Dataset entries

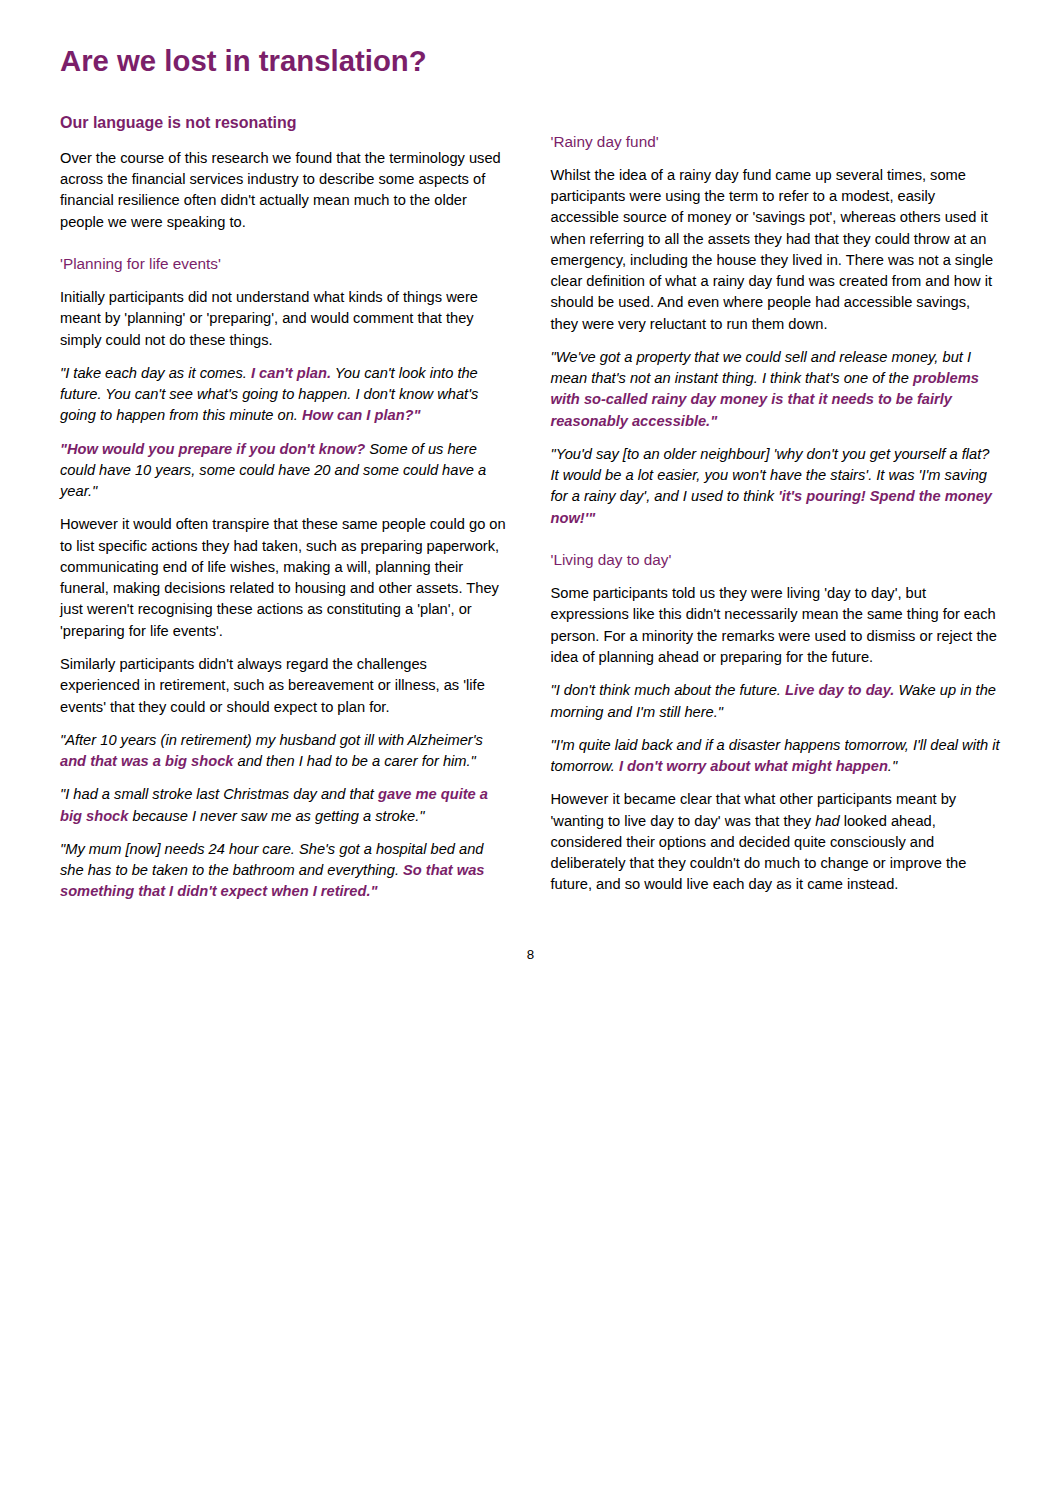Are we lost in translation?
Our language is not resonating
Over the course of this research we found that the terminology used across the financial services industry to describe some aspects of financial resilience often didn't actually mean much to the older people we were speaking to.
'Planning for life events'
Initially participants did not understand what kinds of things were meant by 'planning' or 'preparing', and would comment that they simply could not do these things.
"I take each day as it comes. I can't plan. You can't look into the future. You can't see what's going to happen. I don't know what's going to happen from this minute on. How can I plan?"
"How would you prepare if you don't know? Some of us here could have 10 years, some could have 20 and some could have a year."
However it would often transpire that these same people could go on to list specific actions they had taken, such as preparing paperwork, communicating end of life wishes, making a will, planning their funeral, making decisions related to housing and other assets. They just weren't recognising these actions as constituting a 'plan', or 'preparing for life events'.
Similarly participants didn't always regard the challenges experienced in retirement, such as bereavement or illness, as 'life events' that they could or should expect to plan for.
"After 10 years (in retirement) my husband got ill with Alzheimer's and that was a big shock and then I had to be a carer for him."
"I had a small stroke last Christmas day and that gave me quite a big shock because I never saw me as getting a stroke."
"My mum [now] needs 24 hour care. She's got a hospital bed and she has to be taken to the bathroom and everything. So that was something that I didn't expect when I retired."
'Rainy day fund'
Whilst the idea of a rainy day fund came up several times, some participants were using the term to refer to a modest, easily accessible source of money or 'savings pot', whereas others used it when referring to all the assets they had that they could throw at an emergency, including the house they lived in. There was not a single clear definition of what a rainy day fund was created from and how it should be used. And even where people had accessible savings, they were very reluctant to run them down.
"We've got a property that we could sell and release money, but I mean that's not an instant thing. I think that's one of the problems with so-called rainy day money is that it needs to be fairly reasonably accessible."
"You'd say [to an older neighbour] 'why don't you get yourself a flat? It would be a lot easier, you won't have the stairs'. It was 'I'm saving for a rainy day', and I used to think 'it's pouring! Spend the money now!'"
'Living day to day'
Some participants told us they were living 'day to day', but expressions like this didn't necessarily mean the same thing for each person. For a minority the remarks were used to dismiss or reject the idea of planning ahead or preparing for the future.
"I don't think much about the future. Live day to day. Wake up in the morning and I'm still here."
"I'm quite laid back and if a disaster happens tomorrow, I'll deal with it tomorrow. I don't worry about what might happen."
However it became clear that what other participants meant by 'wanting to live day to day' was that they had looked ahead, considered their options and decided quite consciously and deliberately that they couldn't do much to change or improve the future, and so would live each day as it came instead.
8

## What you should do
Read through the data and copy every line where "preparing" shows up.

## Answer for this exercise
Initially participants did not understand what kinds of things were meant by 'planning' or 'preparing', and would comment that they simply could not do these things.
However it would often transpire that these same people could go on to list specific actions they had taken, such as preparing paperwork, communicating end of life wishes, making a will, planning their funeral, making decisions related to housing and other assets. They just weren't recognising these actions as constituting a 'plan', or 'preparing for life events'.
Some participants told us they were living 'day to day', but expressions like this didn't necessarily mean the same thing for each person. For a minority the remarks were used to dismiss or reject the idea of planning ahead or preparing for the future.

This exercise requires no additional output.